Hi I am working on python. I created a dataframe from a csv file. One column "name" which is a text column, has inside in different places this pattern ' (some_number %)', example:
"145 wefwignweon (100%), 1rberbebe (50%), vwrbvwrbe (100%), 140 ewggrrwrg"
I need to delete from this column where says: ' (100%)', '(100%), '(50%') In other columns are different percentage values
import pandas as pd
path_to_dir="/Users/user/Documents/file/"
name='owner.csv'
df_owner = pd.read_csv(path_to_dir name, encoding='windows-1252')

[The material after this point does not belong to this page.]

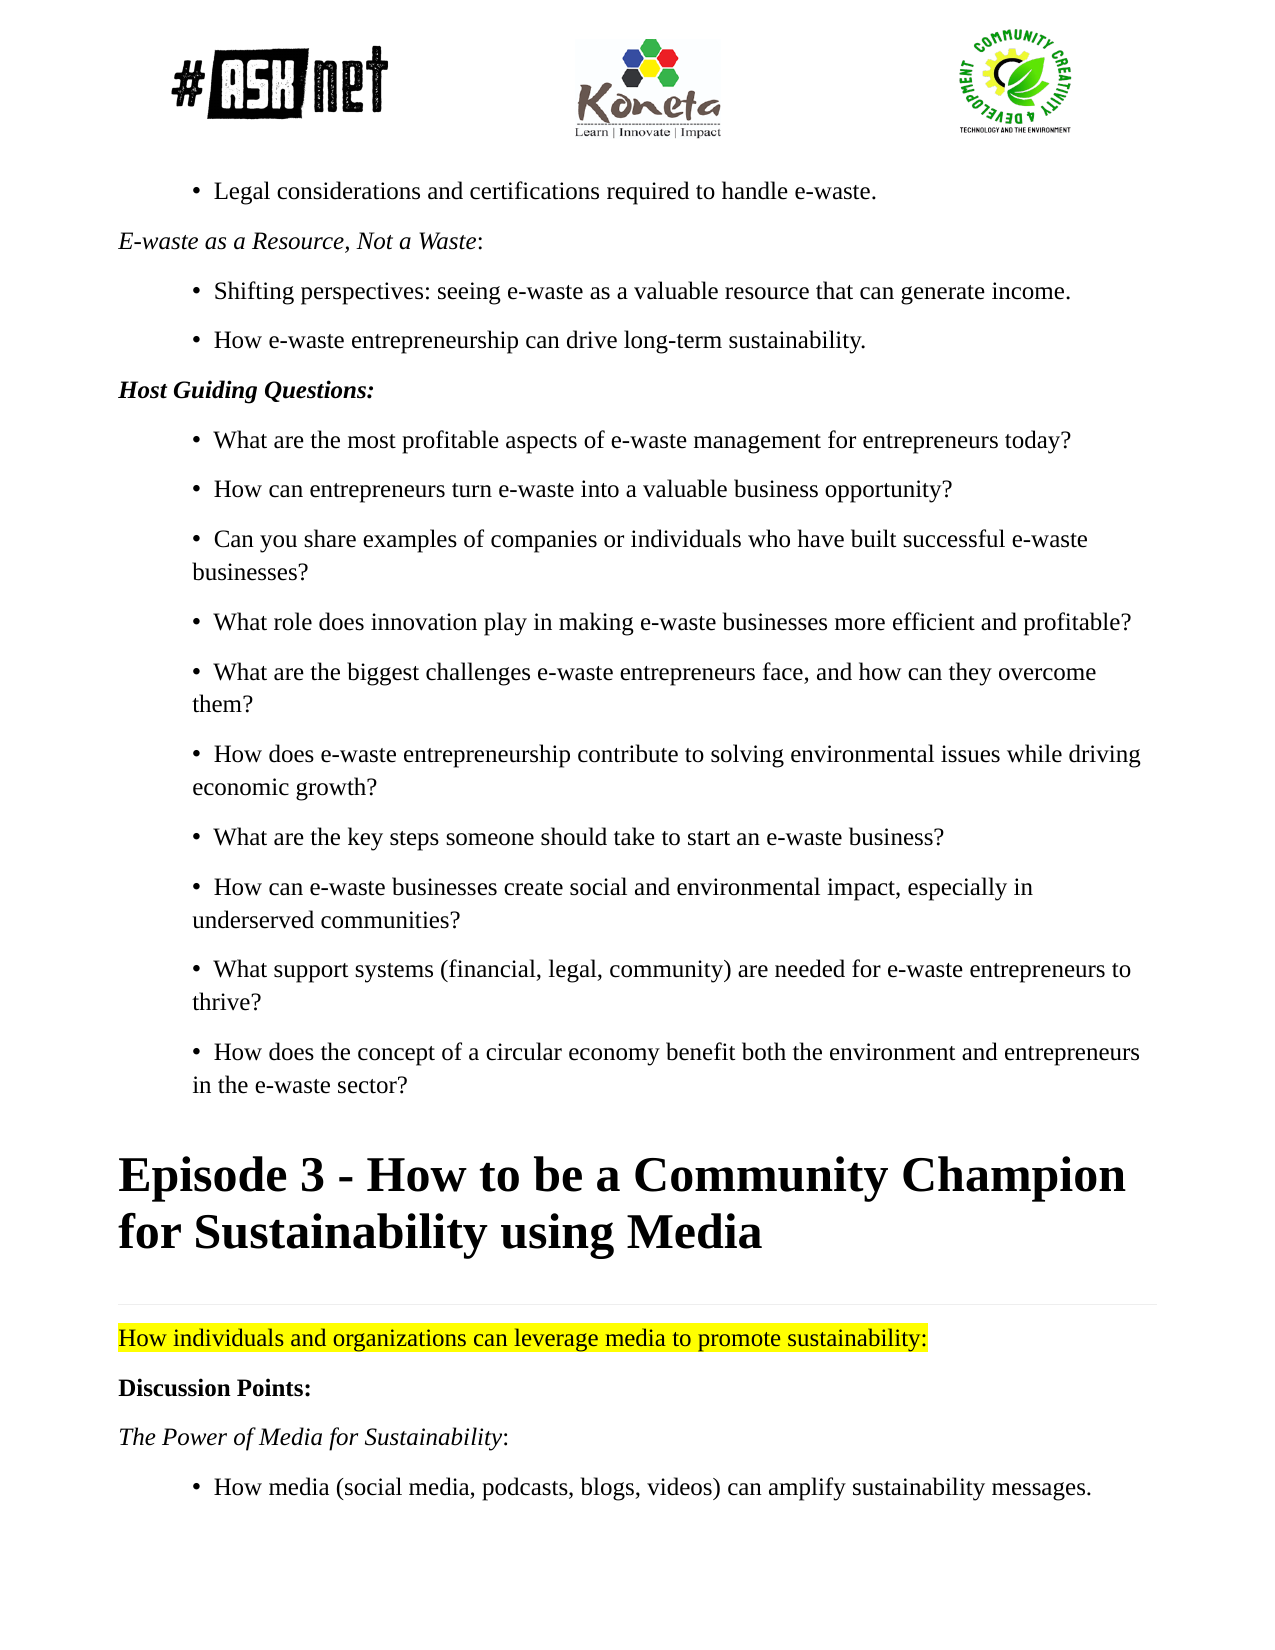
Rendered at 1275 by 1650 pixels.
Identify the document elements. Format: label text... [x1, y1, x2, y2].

#df_owner["name"] = df_owner["name"] drop where says => (' (@some_number%)')
How I can create like a kind of regular expression to drop where find this kind of values something like this? delete where says '( some_number %)' in name column from df_owner dataframe
Regards
CodePudding user response:
You can use the regular expression \(\d %\)
:
df = df[~df['name'].str.contains(r' \(\d %\)', regex=True)]
CodePudding user response:
Capture all numbers up to three digits gives r'\d{1,3}'
But you also seem to want the parentheses, and they and the percentage sign have to be escaped, so that will be r'\(\d{1,3}\)\%'
. You can then replace occurrences of that regex with the null string with lambda x: re.sub(r'\(\d{1,3}\)\%', '', x)
. You also might want to add the leading space to the regex.